Have you ever heard about the used car salesman selling “lemons”? Or maybe the sleazy TV salesperson just trying to make their commission? There are some unflattering stereotypes about sales people, but thankfully these stereotypes were founded on practices of the past. Sales has come a long way – it is more complex because buyers are more educated than ever before, and it is now about building a relationship rather than making a transaction.
One of the ways that salespeople are building relationships, sharing knowledge, and navigating the complexity of today’s market is through social selling. Social selling is the practice of leveraging your social networks to build your sales funnel.
It enables you to build connections using technology rather than knocking on doors, and it makes those connections more meaningful. So, if social selling is all about meaningful interactions, how much selling is really involved? As it turns out, a lot. Find out how to leverage your social networks and your sales ability to close more deals.
Building your Relationships at Scale
While we all agree that relationships are important in sales, it is also well-known that building them takes time. When you are under pressure to deliver results, you do not have the resources to perfume activities that aren’t driving your numbers up. Social selling is a great solution. Social selling enables you to build your relationships and listen to your prospects at scale.
Become a Resource for Knowledge and Expertise
Your prospects are not interested in learning about your product’s new feature unless it will help them perform better. Because they ultimately care about their own organization and their own success, you should focus on becoming a resource that they can use to do this.
Using social media, you can share your content, other content you come across on the web, or promote services and resources that will be useful to your audience.

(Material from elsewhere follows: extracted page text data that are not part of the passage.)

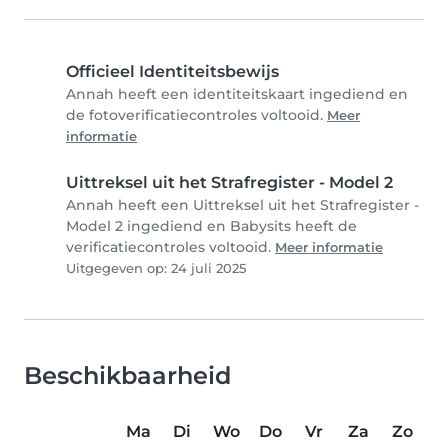
Officieel Identiteitsbewijs
Annah heeft een identiteitskaart ingediend en
de fotoverificatiecontroles voltooid.
Meer
informatie
Uittreksel uit het Strafregister - Model 2
Annah heeft een Uittreksel uit het Strafregister -
Model 2 ingediend en Babysits heeft de
verificatiecontroles voltooid.
Meer informatie
Uitgegeven op: 24 juli 2025
Beschikbaarheid
Ma
Di
Wo
Do
Vr
Za
Zo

Spend an hour each week writing and scheduling your social posts, perhaps through Linkedin, Twitter, or any other channel where your prospects are active, and take 15 minutes each day to engage with your audience. Reply to comments, answer questions, or engage with new people through your social channels.
Ask for the Sale
When you begin by becoming a useful resource, you build a level of trust with your prospects. Then, when you do reach out to introduce your products or services, your prospect will be more likely to respond positively. If you have been developing a relationship through social, you should be aware of the types of challenges your prospects are facing, so leverage that information to present your solution in a way that highlights how it is solving your customers’ pain. Once your prospect understands how your solution will solve their pain, you are ready to close the sale.
Is social selling really selling? The answer is a resounding yes, but it is taking a new approach to selling. When you start by building relationships and a reputation as an expert, you may even start to see prospects reaching out to you.